=== Text passage ===
7.6 Second Derivative of the Determinant

Formula: $\dfrac{\partial^2 \det(\boldsymbol{Y})}{\partial x^2} = \det(\boldsymbol{Y}) \left[ \text{tr}(\boldsymbol{Y}^{-1} \boldsymbol{Y}'') + \text{tr}(\boldsymbol{Y}^{-1} \boldsymbol{Y}')^2 - \text{tr}((\boldsymbol{Y}^{-1} \boldsymbol{Y}')^2) \right]$
Conditions: $\boldsymbol{Y}(x) \in \mathbb{R}^{N \times N}$ is an $N \times N$ invertible matrix depending on a scalar $x$, $\boldsymbol{Y}' = \dfrac{\partial \boldsymbol{Y}}{\partial x}$, $\boldsymbol{Y}'' = \dfrac{\partial^2 \boldsymbol{Y}}{\partial x^2}$, each component is twice differentiable with respect to $x$
Proof

We restate Jacobi's formula from 7.4.

\begin{equation}\dfrac{\partial \det(\boldsymbol{Y})}{\partial x} = \det(\boldsymbol{Y}) \text{tr}(\boldsymbol{Y}^{-1} \boldsymbol{Y}')\label{eq:7-6-1}\end{equation}

We differentiate both sides once more with respect to $x$. The left-hand side becomes $\dfrac{\partial^2 \det(\boldsymbol{Y})}{\partial x^2}$. The right-hand side is a product of two factors, so we apply the product rule (1.25).
===
* Tasks to complete
(a) Switch "product rule" to "Leibniz rule" in the determinant derivation and give it again from "We differentiate both" up to and including "product rule (1.25).".
(b) Please pick up the determinant derivation from the point where it stops.
The records have nothing to do with the determinant derivation.
=== Records supplied ===
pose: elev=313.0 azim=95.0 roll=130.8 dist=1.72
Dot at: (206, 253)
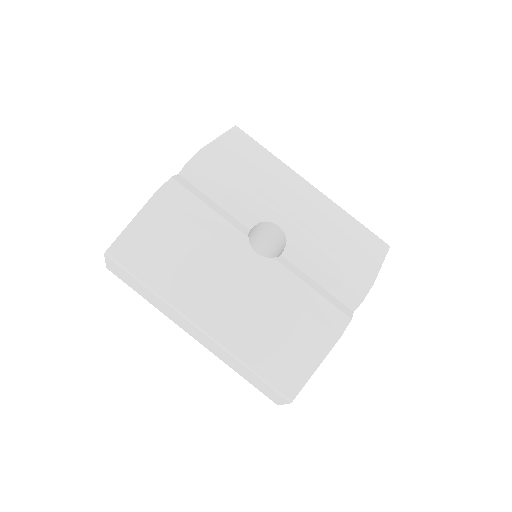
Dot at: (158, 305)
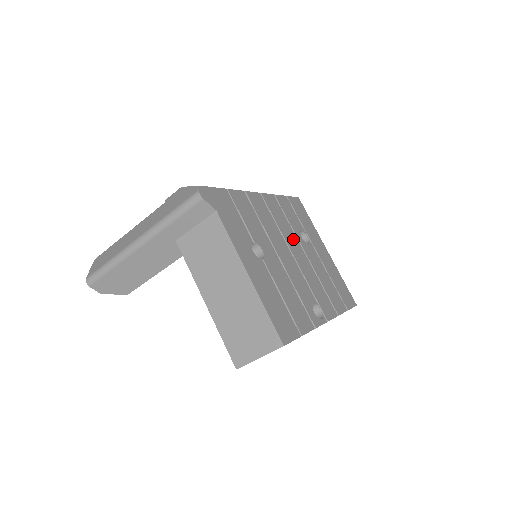
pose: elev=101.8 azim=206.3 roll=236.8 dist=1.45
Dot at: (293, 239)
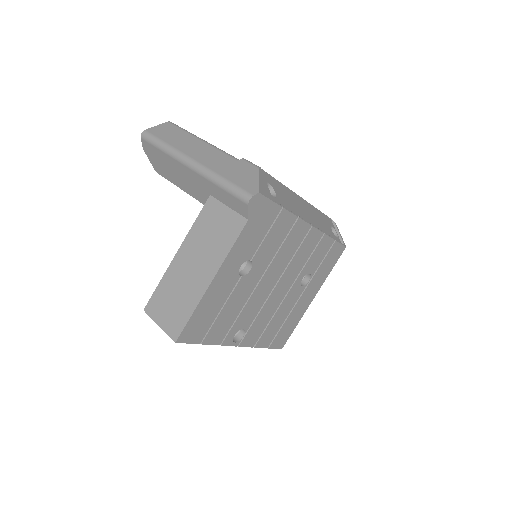
Dot at: (292, 276)
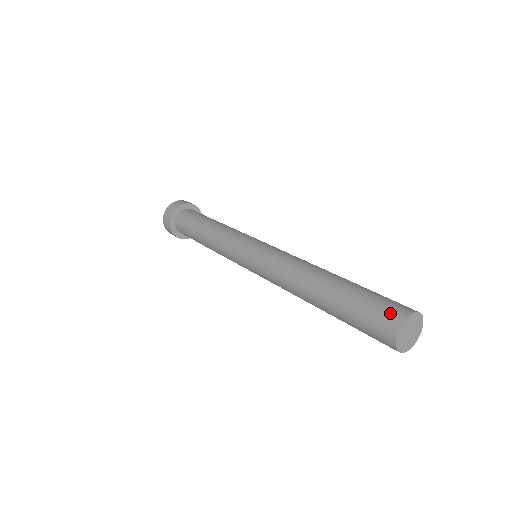
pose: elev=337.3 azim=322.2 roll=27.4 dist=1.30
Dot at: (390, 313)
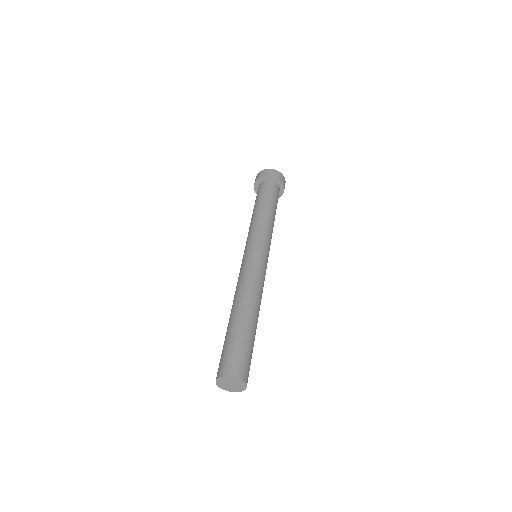
Dot at: occluded
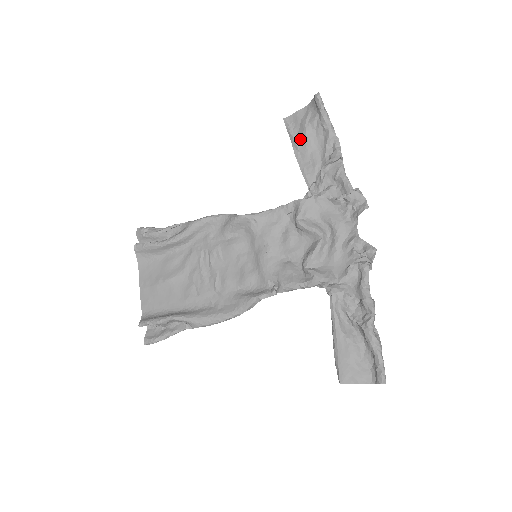
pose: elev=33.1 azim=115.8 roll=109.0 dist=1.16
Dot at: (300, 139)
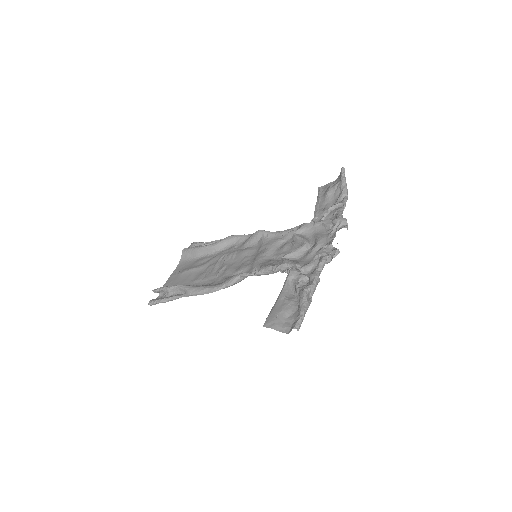
Dot at: (323, 196)
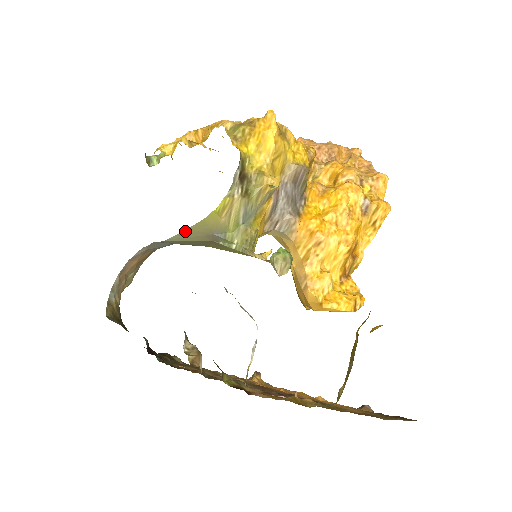
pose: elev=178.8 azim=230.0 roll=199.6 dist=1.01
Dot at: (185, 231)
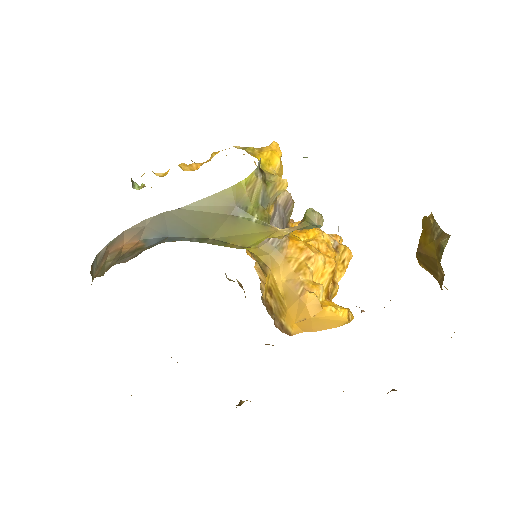
Dot at: (207, 198)
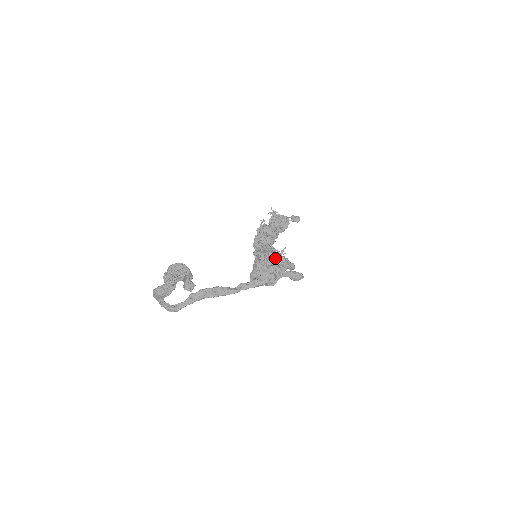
===
* Answers to the tasks
(a)
We differentiate both sides once more with respect to $x$. The left-hand side becomes $\dfrac{\partial^2 \det(\boldsymbol{Y})}{\partial x^2}$. The right-hand side is a product of two factors, so we apply the Leibniz rule (1.25).

(b)
\begin{equation}\dfrac{\partial^2 \det(\boldsymbol{Y})}{\partial x^2} = \dfrac{\partial}{\partial x} \left[ \det(\boldsymbol{Y}) \text{tr}(\boldsymbol{Y}^{-1} \boldsymbol{Y}') \right]\label{eq:7-6-2}\end{equation}

Applying the product rule (1.25) $(fg)' = f'g + fg'$ with $f = \det(\boldsymbol{Y})$ and $g = \text{tr}(\boldsymbol{Y}^{-1} \boldsymbol{Y}')$, we obtain the following.

\begin{equation}\dfrac{\partial^2 \det(\boldsymbol{Y})}{\partial x^2} = \dfrac{\partial \det(\boldsymbol{Y})}{\partial x} \text{tr}(\boldsymbol{Y}^{-1} \boldsymbol{Y}') + \det(\boldsymbol{Y}) \dfrac{\partial}{\partial x} \text{tr}(\boldsymbol{Y}^{-1} \boldsymbol{Y}')\label{eq:7-6-3}\end{equation}

We compute the first term. Substituting Jacobi's formula \eqref{eq:7-6-1} for $\dfrac{\partial \det(\boldsymbol{Y})}{\partial x}$, we obtain the following.

\begin{equation}\dfrac{\partial \det(\boldsymbol{Y})}{\partial x} \text{tr}(\boldsymbol{Y}^{-1} \boldsymbol{Y}') = \det(\boldsymbol{Y}) \text{tr}(\boldsymbol{Y}^{-1} \boldsymbol{Y}') \cdot \text{tr}(\boldsymbol{Y}^{-1} \boldsymbol{Y}')\label{eq:7-6-4}\end{equation}

Simplifying the first term, we obtain the following.

\begin{equation}\det(\boldsymbol{Y}) \text{tr}(\boldsymbol{Y}^{-1} \boldsymbol{Y}')^2\label{eq:7-6-5}\end{equation}

We compute $\dfrac{\partial}{\partial x} \text{tr}(\boldsymbol{Y}^{-1} \boldsymbol{Y}')$ in the second term. Since the trace and differentiation commute, we first differentiate inside the trace.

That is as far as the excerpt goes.